Task to carry out. Return exactly those lines of the material below that fall between the line holding "right ear: (468, 136)" and the line holding "right wrist: (547, 290)", inclusive.

------------------------

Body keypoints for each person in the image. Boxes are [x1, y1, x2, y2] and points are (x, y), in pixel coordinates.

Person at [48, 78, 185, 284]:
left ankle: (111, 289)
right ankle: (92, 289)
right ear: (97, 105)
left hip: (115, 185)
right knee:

------------------------

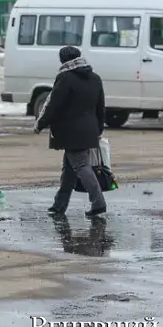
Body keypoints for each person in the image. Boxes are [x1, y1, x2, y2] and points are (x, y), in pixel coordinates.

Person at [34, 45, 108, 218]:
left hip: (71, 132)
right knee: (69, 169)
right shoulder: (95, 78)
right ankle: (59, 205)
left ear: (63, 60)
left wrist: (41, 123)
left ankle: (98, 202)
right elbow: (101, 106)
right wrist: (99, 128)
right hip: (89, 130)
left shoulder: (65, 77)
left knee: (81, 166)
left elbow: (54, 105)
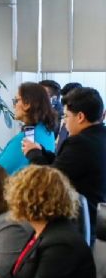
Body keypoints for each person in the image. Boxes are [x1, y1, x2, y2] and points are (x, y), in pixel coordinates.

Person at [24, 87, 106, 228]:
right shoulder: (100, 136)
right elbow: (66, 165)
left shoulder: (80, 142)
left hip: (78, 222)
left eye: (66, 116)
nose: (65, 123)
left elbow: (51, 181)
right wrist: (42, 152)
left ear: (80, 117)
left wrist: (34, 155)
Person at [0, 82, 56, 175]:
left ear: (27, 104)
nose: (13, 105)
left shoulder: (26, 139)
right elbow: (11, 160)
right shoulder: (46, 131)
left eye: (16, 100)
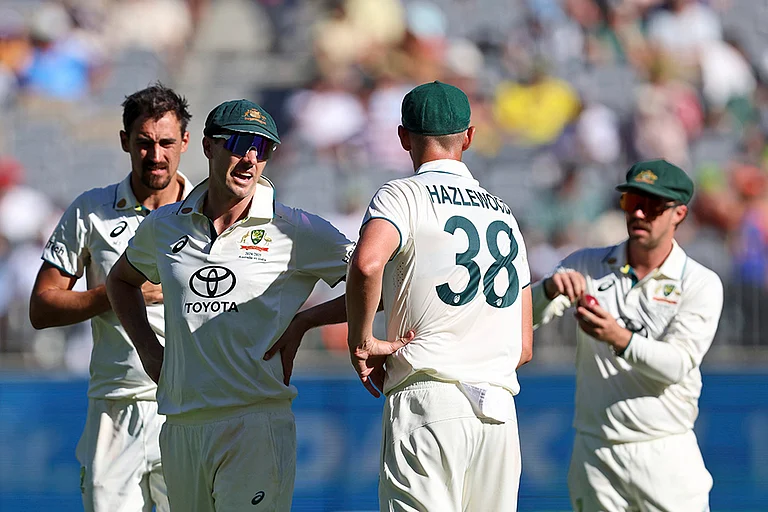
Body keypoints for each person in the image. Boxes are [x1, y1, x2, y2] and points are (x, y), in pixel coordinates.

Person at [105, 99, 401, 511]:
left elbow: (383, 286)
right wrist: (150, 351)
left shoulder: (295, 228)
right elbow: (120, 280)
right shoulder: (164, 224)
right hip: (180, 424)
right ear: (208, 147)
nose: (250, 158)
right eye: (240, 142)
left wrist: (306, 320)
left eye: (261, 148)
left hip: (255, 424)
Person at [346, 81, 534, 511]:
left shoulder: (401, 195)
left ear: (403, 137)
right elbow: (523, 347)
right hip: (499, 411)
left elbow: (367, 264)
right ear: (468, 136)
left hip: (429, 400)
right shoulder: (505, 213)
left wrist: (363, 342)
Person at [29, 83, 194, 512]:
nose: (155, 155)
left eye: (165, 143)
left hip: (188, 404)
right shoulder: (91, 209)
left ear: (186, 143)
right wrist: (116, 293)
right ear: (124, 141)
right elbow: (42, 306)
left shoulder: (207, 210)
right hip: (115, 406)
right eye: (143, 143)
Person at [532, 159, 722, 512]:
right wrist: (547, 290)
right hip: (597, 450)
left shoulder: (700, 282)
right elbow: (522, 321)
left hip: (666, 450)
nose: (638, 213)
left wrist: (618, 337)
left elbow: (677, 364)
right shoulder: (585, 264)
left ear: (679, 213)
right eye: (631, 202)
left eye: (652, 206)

------------------------

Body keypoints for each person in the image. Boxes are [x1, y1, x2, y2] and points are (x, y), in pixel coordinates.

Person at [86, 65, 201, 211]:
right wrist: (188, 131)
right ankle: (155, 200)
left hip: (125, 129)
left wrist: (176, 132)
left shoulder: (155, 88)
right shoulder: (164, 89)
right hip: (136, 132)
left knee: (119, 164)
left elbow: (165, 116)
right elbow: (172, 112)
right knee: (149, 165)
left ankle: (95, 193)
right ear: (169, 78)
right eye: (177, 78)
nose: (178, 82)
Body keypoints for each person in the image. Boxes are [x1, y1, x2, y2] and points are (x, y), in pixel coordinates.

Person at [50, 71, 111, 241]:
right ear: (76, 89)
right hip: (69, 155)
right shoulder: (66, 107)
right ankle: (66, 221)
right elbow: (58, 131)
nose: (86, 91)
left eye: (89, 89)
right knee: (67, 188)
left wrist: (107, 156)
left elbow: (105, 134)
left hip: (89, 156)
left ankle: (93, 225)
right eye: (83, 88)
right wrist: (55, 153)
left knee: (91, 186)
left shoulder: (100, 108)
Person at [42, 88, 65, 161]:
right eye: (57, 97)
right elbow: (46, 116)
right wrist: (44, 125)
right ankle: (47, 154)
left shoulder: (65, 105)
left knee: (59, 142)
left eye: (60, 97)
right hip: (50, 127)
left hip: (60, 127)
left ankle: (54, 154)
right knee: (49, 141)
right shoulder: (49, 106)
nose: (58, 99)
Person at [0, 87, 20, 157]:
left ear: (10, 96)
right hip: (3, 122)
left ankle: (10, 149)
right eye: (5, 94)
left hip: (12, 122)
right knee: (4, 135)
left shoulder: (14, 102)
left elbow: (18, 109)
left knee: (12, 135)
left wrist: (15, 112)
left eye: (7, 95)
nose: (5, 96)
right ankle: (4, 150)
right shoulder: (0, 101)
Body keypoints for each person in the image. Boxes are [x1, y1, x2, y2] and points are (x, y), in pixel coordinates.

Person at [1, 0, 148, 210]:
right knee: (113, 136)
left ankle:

------------------------

Result.
right ear: (468, 136)
left hip: (429, 400)
right shoulder: (505, 213)
left wrist: (363, 342)
Person at [29, 83, 194, 512]:
nose: (155, 155)
left eye: (165, 143)
left hip: (188, 404)
right shoulder: (91, 209)
left ear: (186, 143)
right wrist: (116, 293)
right ear: (124, 141)
right elbow: (42, 306)
left shoulder: (207, 210)
right hip: (115, 406)
right eye: (143, 143)
Person at [532, 159, 722, 512]:
right wrist: (547, 290)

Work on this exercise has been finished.